___ TEXTE À LIRE

Frédéric Mitterrand, ministre de la Communication, a estimé mardi que le «possible rachat» du Parisien par Serge Dassault, déjà propriétaire du «Figaro», était un sujet économique et «nullement un sujet politique», dans un entretien aux «Echos» paru mardi.
«Pour moi, le possible rachat d’un quotidien par un entrepreneur déjà présent dans la presse est un sujet économique, nullement un sujet politique», a estimé le ministre. «Aucun gouvernement n’a donné autant de gages sur le respect du pluralisme de la presse», a affirmé M. Mitterrand.Pour le ministre de la Communication, «ce n’est pas parce que l’on possède un journal que sa rédaction écrit ce que l’on voudrait y lire».

______
___ DONNÉES FOURNIES

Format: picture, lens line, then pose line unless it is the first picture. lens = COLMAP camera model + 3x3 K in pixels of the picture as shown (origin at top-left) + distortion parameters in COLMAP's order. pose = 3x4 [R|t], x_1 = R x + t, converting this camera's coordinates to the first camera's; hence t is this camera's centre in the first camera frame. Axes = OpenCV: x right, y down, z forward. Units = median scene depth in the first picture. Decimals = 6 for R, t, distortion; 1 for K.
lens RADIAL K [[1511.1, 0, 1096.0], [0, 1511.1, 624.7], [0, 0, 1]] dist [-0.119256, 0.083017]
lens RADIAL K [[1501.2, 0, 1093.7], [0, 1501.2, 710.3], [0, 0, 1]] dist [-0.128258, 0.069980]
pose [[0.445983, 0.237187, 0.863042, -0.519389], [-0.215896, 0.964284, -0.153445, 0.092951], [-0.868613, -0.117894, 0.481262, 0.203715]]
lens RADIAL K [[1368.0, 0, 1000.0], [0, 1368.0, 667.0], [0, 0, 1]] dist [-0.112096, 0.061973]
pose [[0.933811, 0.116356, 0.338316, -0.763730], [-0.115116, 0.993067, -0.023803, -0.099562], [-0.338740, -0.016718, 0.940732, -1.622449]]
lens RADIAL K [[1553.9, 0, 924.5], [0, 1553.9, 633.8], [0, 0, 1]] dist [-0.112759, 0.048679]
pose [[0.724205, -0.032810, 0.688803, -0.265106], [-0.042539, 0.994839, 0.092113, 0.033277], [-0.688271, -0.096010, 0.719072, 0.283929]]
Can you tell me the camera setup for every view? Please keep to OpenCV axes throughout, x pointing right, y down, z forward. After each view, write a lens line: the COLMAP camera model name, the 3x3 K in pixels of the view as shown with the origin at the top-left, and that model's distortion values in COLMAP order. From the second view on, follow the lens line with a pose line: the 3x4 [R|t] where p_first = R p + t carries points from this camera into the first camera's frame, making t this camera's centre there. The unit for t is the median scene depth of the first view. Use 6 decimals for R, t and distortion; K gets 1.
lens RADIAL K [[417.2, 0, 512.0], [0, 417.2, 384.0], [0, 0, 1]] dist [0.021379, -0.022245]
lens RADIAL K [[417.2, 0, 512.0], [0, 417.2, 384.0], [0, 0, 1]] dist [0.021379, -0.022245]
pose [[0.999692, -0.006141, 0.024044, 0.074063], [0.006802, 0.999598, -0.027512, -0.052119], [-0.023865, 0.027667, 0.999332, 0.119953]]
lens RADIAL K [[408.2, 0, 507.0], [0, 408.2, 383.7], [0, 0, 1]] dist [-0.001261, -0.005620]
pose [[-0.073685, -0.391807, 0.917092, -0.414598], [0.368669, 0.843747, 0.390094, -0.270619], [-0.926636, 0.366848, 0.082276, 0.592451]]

______

*TRAVAIL DEMANDÉ*.
1/ Relevez tous les journaux nommés dans l'article sur le rachat du Parisien.
2/ Reformulez sous forme de liste le paragraphe de l'article sur le rachat du Parisien qui commence par «Pour moi, le possible rachat», en gardant ses faits essentiels.
3/ Écrivez la suite de l'article sur le rachat du Parisien, à partir de sa dernière phrase.

*LISTE DES RÉPONSES*.
1/ Le Parisien ; Le Figaro ; Les Echos

2/
- Pour le ministre, le possible rachat d'un quotidien par un entrepreneur déjà présent dans la presse est un sujet économique, nullement politique.
- Selon lui, aucun gouvernement n'a donné autant de gages sur le respect du pluralisme de la presse.
- Posséder un journal ne signifie pas que sa rédaction écrit ce que le propriétaire voudrait y lire.

3/
Serge Dassault, considéré comme proche de Nicolas Sarkozy, étudie un éventuel rachat du «Parisien/Aujourd’hui en France» et pourrait faire une offre de reprise à Marie-Odile Amaury, actionnaire majoritaire du titre, a dévoilé l’entourage de l’industriel la semaine dernière. Cette candidature à une reprise du quotidien intervient après l’annonce début septembre par Vincent Bolloré de son intérêt pour «Le Parisien».
D’autres candidats sont sur les rangs, notamment Fondations Capital, un fonds d’investissements qui dit étudier le dossier.